◆ **TRY IT**
Reproduce, character for character, the stretch of the entries from their very beginning through the line containing "vérifications et vigilance", both ends included.

▼

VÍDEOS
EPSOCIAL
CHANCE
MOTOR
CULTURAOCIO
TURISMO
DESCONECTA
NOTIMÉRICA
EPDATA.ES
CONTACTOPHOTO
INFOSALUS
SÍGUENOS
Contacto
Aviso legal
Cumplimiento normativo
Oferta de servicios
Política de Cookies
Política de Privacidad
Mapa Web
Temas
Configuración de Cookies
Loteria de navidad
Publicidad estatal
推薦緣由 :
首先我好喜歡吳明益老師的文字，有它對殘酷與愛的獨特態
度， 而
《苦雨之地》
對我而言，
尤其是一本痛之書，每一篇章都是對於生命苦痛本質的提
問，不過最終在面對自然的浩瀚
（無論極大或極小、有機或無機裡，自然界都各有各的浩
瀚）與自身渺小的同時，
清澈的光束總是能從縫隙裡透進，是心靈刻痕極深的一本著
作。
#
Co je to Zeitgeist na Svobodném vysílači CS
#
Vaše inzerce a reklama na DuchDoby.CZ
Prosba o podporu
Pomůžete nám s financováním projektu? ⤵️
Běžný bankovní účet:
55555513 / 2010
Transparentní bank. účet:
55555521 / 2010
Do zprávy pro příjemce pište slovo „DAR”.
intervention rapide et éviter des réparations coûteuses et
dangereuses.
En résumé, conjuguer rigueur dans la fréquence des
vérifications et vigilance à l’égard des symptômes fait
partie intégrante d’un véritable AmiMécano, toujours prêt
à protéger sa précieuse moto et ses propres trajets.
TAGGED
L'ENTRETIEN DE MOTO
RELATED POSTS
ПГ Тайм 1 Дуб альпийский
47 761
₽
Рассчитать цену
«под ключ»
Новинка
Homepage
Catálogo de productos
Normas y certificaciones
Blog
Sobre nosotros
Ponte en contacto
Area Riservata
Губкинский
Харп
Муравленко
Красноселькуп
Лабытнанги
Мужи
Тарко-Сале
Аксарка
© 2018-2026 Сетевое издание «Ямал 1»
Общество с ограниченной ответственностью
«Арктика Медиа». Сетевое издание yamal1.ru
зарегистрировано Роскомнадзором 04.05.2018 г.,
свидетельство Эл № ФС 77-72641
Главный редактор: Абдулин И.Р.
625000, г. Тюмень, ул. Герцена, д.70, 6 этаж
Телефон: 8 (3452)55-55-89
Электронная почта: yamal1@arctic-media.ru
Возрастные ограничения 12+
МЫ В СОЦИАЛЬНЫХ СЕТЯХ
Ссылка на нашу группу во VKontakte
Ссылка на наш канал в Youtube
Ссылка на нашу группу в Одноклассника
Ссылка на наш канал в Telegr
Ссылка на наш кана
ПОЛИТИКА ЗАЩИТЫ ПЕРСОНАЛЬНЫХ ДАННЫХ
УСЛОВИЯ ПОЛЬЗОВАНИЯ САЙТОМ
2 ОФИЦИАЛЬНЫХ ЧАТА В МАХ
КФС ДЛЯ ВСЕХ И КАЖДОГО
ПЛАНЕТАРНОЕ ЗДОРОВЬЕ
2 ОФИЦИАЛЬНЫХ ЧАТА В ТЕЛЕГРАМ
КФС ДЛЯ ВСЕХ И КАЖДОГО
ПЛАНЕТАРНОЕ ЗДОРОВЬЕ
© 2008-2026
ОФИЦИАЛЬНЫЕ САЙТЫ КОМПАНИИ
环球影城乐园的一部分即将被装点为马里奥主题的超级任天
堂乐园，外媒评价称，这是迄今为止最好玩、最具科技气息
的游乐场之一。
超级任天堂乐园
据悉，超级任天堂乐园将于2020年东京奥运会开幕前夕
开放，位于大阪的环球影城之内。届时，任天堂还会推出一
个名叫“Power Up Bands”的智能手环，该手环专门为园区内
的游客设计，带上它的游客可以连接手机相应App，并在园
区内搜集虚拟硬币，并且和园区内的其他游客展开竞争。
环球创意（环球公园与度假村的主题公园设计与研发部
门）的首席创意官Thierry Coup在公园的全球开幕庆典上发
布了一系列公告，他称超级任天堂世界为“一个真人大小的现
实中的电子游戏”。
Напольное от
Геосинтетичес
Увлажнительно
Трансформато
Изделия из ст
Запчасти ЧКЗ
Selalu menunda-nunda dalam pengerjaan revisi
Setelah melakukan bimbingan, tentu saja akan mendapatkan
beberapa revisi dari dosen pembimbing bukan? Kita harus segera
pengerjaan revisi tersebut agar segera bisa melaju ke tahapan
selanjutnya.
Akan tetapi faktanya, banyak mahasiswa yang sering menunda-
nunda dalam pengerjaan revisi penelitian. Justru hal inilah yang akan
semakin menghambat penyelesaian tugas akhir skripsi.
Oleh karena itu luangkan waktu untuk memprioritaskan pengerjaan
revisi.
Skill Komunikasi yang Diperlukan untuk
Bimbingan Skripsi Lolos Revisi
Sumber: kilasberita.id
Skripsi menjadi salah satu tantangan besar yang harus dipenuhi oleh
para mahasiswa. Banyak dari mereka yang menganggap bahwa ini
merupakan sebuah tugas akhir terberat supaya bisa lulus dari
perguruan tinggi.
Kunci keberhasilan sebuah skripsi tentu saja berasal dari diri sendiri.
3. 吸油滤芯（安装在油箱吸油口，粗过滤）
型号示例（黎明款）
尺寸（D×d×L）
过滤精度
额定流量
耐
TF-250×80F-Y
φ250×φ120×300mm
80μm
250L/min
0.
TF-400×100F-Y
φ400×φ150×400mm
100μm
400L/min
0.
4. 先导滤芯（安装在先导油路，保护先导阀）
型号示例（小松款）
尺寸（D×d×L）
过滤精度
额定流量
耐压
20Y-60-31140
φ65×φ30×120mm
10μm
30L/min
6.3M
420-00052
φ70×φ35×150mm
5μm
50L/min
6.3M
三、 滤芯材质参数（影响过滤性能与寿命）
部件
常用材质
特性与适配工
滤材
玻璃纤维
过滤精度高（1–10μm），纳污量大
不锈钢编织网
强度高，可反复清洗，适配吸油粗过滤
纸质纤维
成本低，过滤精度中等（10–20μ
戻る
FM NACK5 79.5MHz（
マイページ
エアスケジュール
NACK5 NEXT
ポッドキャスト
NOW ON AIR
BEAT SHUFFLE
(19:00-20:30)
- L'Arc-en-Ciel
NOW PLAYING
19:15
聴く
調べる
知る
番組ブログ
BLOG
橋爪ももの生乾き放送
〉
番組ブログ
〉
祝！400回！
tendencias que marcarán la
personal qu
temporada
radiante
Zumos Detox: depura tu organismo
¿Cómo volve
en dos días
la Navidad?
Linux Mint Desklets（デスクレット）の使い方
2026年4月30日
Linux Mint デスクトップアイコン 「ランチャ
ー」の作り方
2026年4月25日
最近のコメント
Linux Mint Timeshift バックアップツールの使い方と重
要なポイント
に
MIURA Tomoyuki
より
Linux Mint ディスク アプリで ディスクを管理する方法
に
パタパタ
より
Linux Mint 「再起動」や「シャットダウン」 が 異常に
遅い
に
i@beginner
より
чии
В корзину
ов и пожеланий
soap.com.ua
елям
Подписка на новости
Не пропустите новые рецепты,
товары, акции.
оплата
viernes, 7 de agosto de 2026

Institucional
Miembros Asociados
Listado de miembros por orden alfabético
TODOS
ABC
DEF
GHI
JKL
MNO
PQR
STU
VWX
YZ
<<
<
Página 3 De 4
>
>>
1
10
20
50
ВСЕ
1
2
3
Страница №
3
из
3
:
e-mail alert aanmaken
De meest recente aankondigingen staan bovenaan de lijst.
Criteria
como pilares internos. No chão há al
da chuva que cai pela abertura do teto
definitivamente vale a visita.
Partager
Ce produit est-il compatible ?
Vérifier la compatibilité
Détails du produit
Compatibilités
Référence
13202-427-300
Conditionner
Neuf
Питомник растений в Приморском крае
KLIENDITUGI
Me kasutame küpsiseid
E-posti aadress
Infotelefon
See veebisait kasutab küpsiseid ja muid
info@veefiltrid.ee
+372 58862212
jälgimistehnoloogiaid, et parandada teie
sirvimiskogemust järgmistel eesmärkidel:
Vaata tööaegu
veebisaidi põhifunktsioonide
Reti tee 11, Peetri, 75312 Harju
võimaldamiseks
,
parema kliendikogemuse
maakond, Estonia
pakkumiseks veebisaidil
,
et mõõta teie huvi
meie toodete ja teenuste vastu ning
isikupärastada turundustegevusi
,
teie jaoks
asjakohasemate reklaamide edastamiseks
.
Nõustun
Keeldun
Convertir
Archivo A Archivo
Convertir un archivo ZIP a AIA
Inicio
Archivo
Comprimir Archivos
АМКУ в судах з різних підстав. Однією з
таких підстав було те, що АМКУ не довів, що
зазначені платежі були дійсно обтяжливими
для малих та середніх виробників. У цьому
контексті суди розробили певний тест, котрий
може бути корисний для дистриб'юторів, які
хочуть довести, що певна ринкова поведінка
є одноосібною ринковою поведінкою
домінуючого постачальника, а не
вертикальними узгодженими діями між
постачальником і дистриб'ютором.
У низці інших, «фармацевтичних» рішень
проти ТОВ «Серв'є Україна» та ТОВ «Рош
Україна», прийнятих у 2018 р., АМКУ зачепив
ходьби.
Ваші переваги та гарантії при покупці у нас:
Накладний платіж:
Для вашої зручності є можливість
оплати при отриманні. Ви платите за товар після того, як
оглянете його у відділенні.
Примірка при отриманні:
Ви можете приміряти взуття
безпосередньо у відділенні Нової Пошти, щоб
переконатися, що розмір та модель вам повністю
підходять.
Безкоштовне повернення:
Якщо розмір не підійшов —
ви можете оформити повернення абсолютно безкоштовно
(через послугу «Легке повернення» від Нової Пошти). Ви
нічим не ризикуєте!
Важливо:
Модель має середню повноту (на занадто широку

▲

◆ **RESPONSE**
VÍDEOS
EPSOCIAL
CHANCE
MOTOR
CULTURAOCIO
TURISMO
DESCONECTA
NOTIMÉRICA
EPDATA.ES
CONTACTOPHOTO
INFOSALUS
SÍGUENOS
Contacto
Aviso legal
Cumplimiento normativo
Oferta de servicios
Política de Cookies
Política de Privacidad
Mapa Web
Temas
Configuración de Cookies
Loteria de navidad
Publicidad estatal
推薦緣由 :
首先我好喜歡吳明益老師的文字，有它對殘酷與愛的獨特態
度， 而
《苦雨之地》
對我而言，
尤其是一本痛之書，每一篇章都是對於生命苦痛本質的提
問，不過最終在面對自然的浩瀚
（無論極大或極小、有機或無機裡，自然界都各有各的浩
瀚）與自身渺小的同時，
清澈的光束總是能從縫隙裡透進，是心靈刻痕極深的一本著
作。
#
Co je to Zeitgeist na Svobodném vysílači CS
#
Vaše inzerce a reklama na DuchDoby.CZ
Prosba o podporu
Pomůžete nám s financováním projektu? ⤵️
Běžný bankovní účet:
55555513 / 2010
Transparentní bank. účet:
55555521 / 2010
Do zprávy pro příjemce pište slovo „DAR”.
intervention rapide et éviter des réparations coûteuses et
dangereuses.
En résumé, conjuguer rigueur dans la fréquence des
vérifications et vigilance à l’égard des symptômes fait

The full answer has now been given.